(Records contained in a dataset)
====================

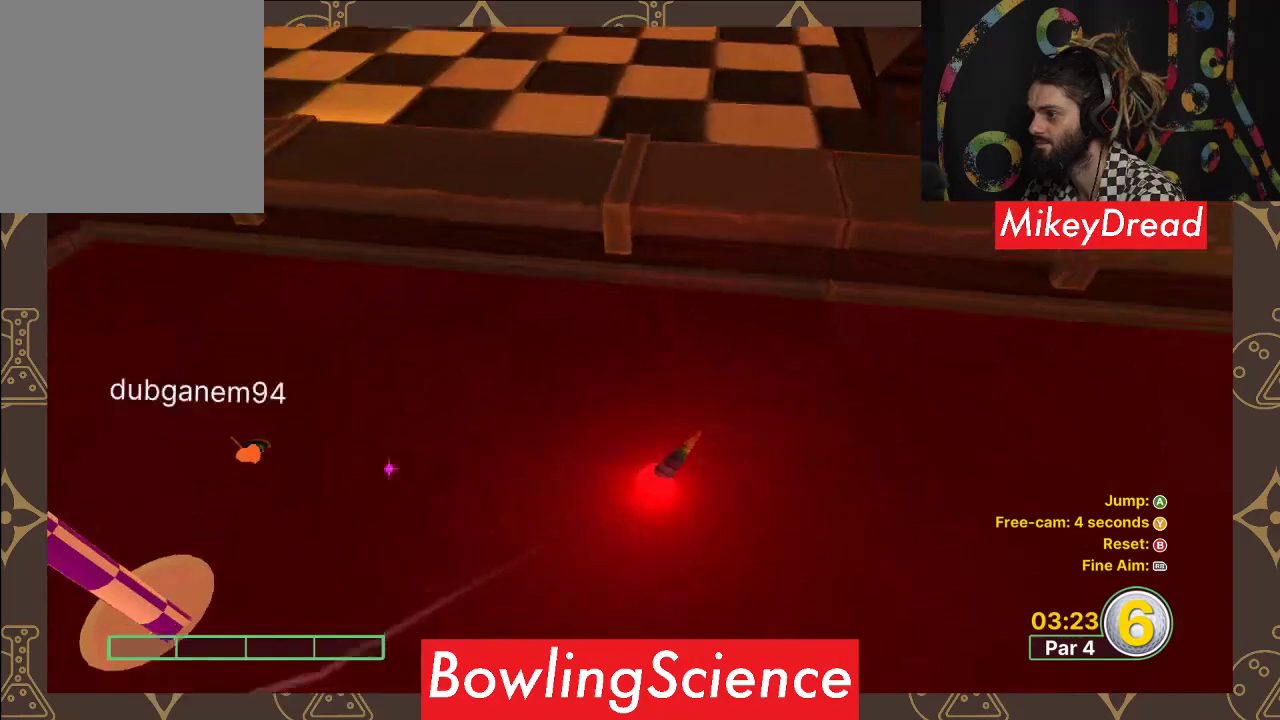
{"buttons": [], "left_stick": "center", "right_stick": "left", "events": []}
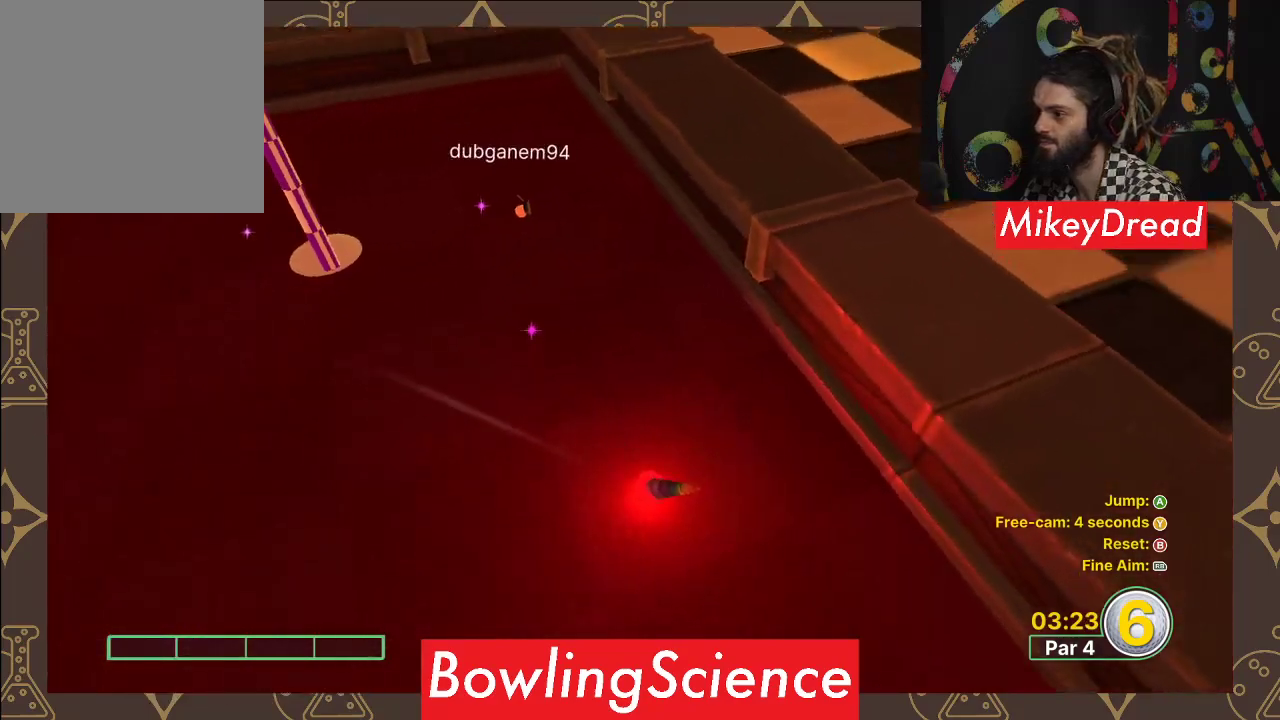
{"buttons": [], "left_stick": "center", "right_stick": "center", "events": [[317, "right_stick", "center"]]}
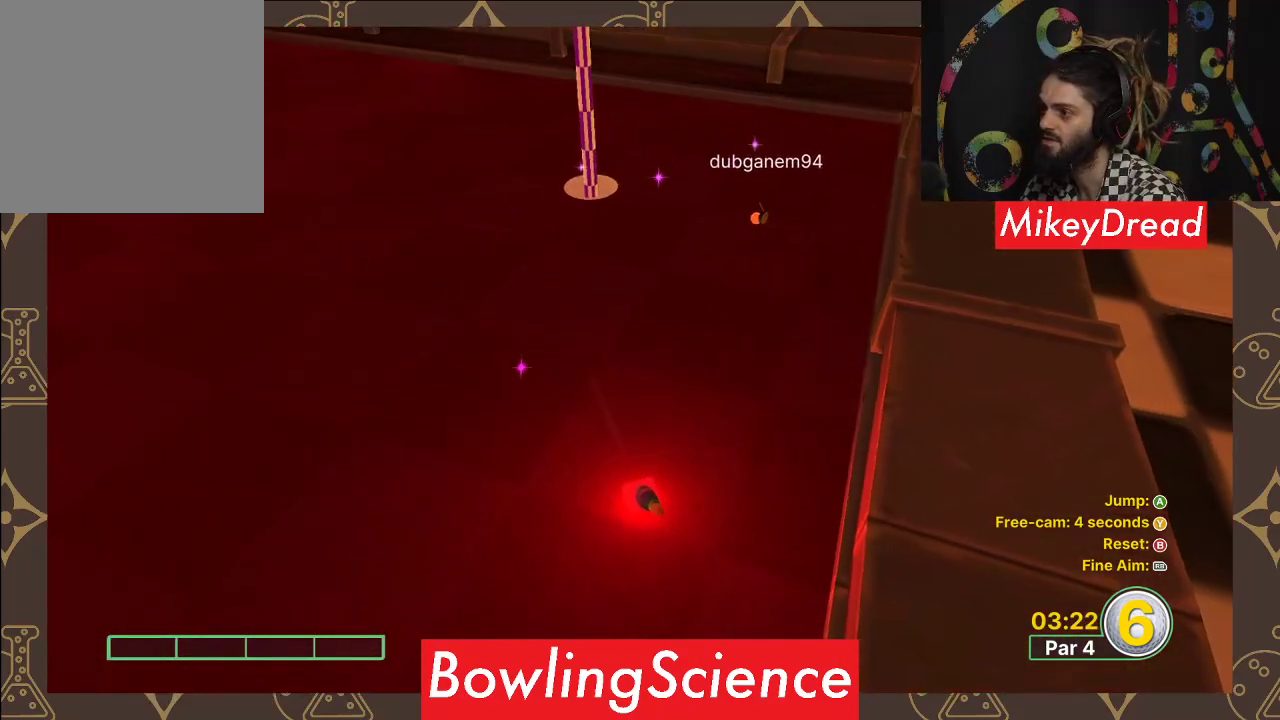
{"buttons": [], "left_stick": "center", "right_stick": "left", "events": [[117, "right_stick", "up-left"], [250, "right_stick", "center"], [417, "right_stick", "left"]]}
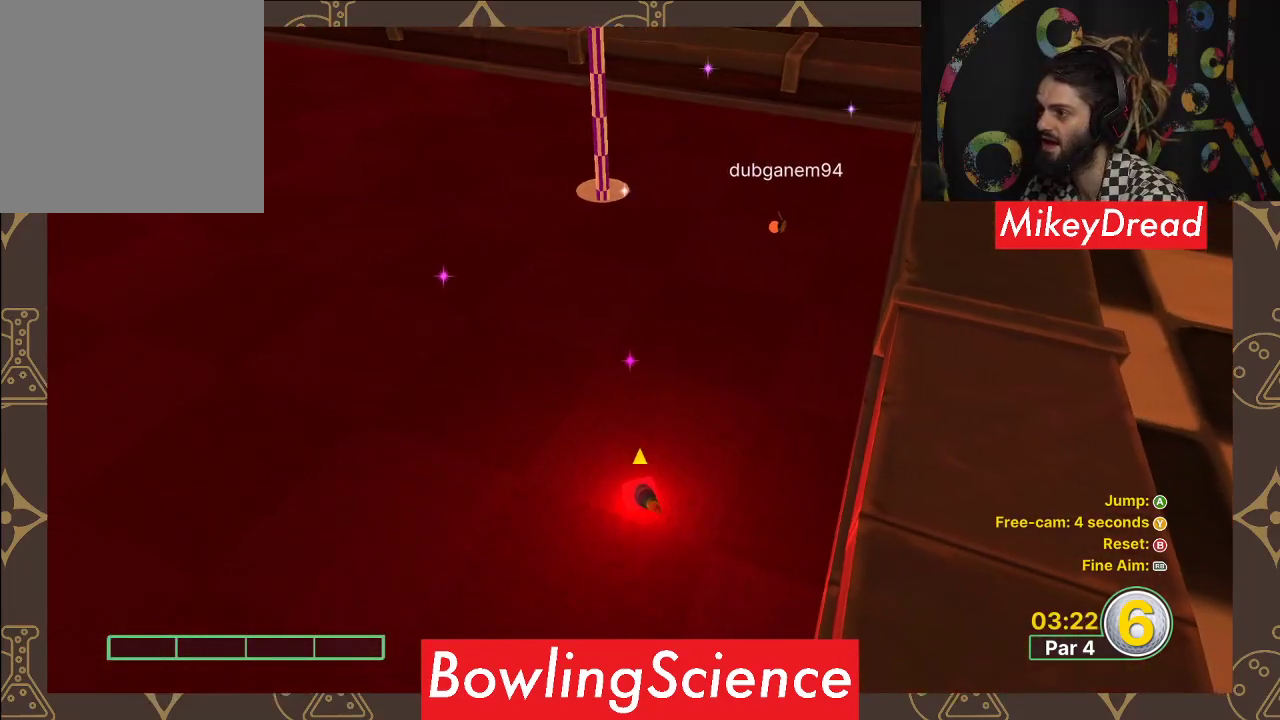
{"buttons": [], "left_stick": "center", "right_stick": "center", "events": [[33, "right_stick", "center"], [317, "left_stick", "up"], [467, "left_stick", "center"]]}
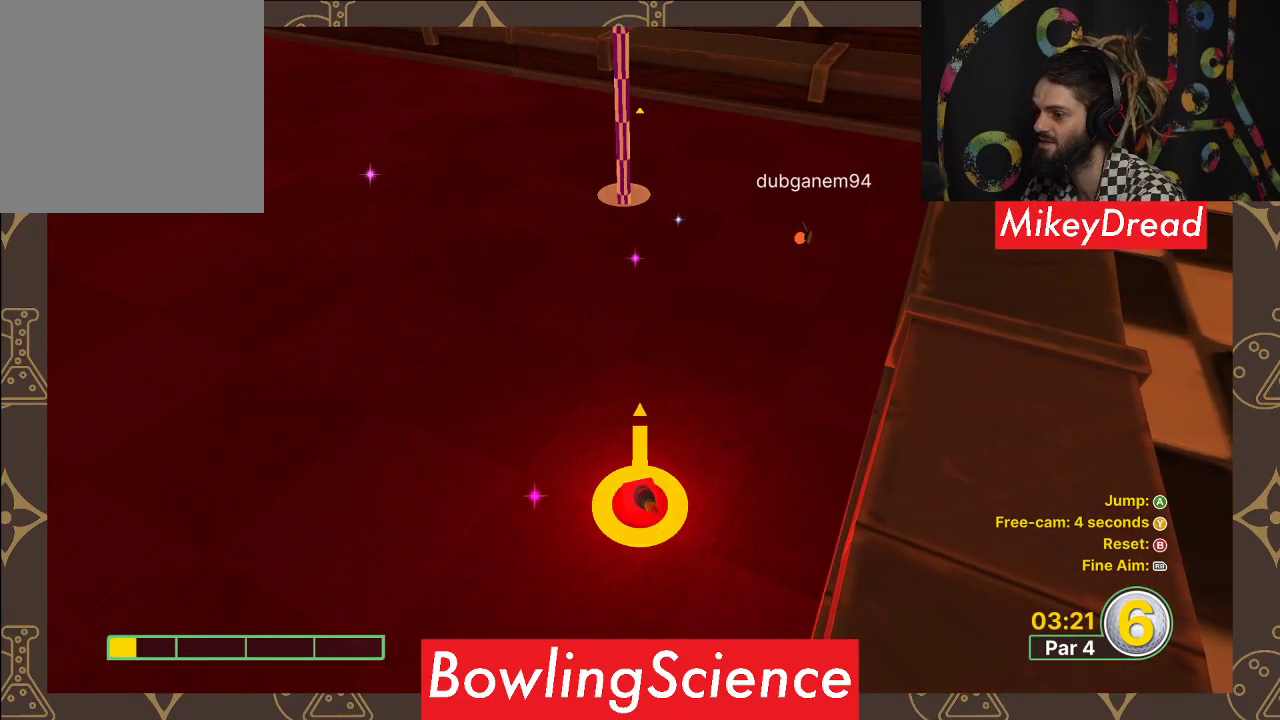
{"buttons": [], "left_stick": "center", "right_stick": "center", "events": [[183, "A", "down"], [283, "A", "up"]]}
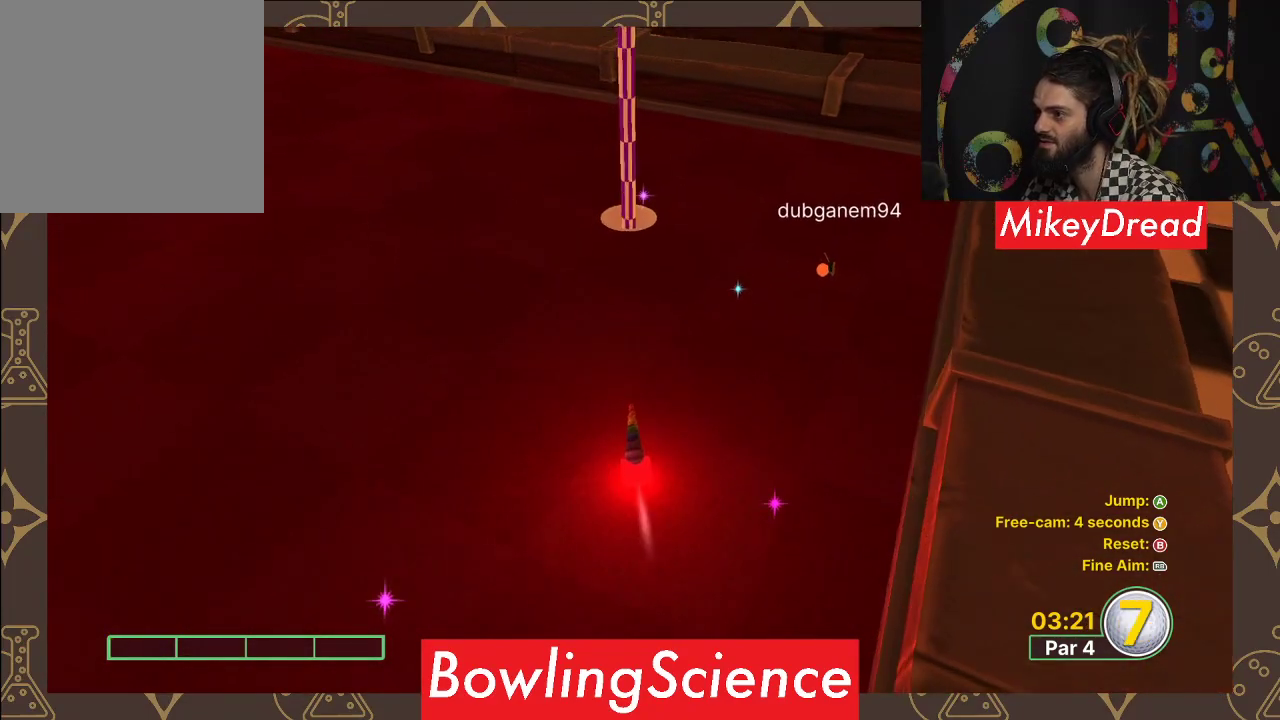
{"buttons": [], "left_stick": "center", "right_stick": "center", "events": []}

====================

Please transcribe the entries exactly, omitting the images.

Task response >>
{"buttons": [], "left_stick": "center", "right_stick": "left", "events": []}
{"buttons": [], "left_stick": "center", "right_stick": "center", "events": [[317, "right_stick", "center"]]}
{"buttons": [], "left_stick": "center", "right_stick": "left", "events": [[117, "right_stick", "up-left"], [250, "right_stick", "center"], [417, "right_stick", "left"]]}
{"buttons": [], "left_stick": "center", "right_stick": "center", "events": [[33, "right_stick", "center"], [317, "left_stick", "up"], [467, "left_stick", "center"]]}
{"buttons": [], "left_stick": "center", "right_stick": "center", "events": [[183, "A", "down"], [283, "A", "up"]]}
{"buttons": [], "left_stick": "center", "right_stick": "center", "events": []}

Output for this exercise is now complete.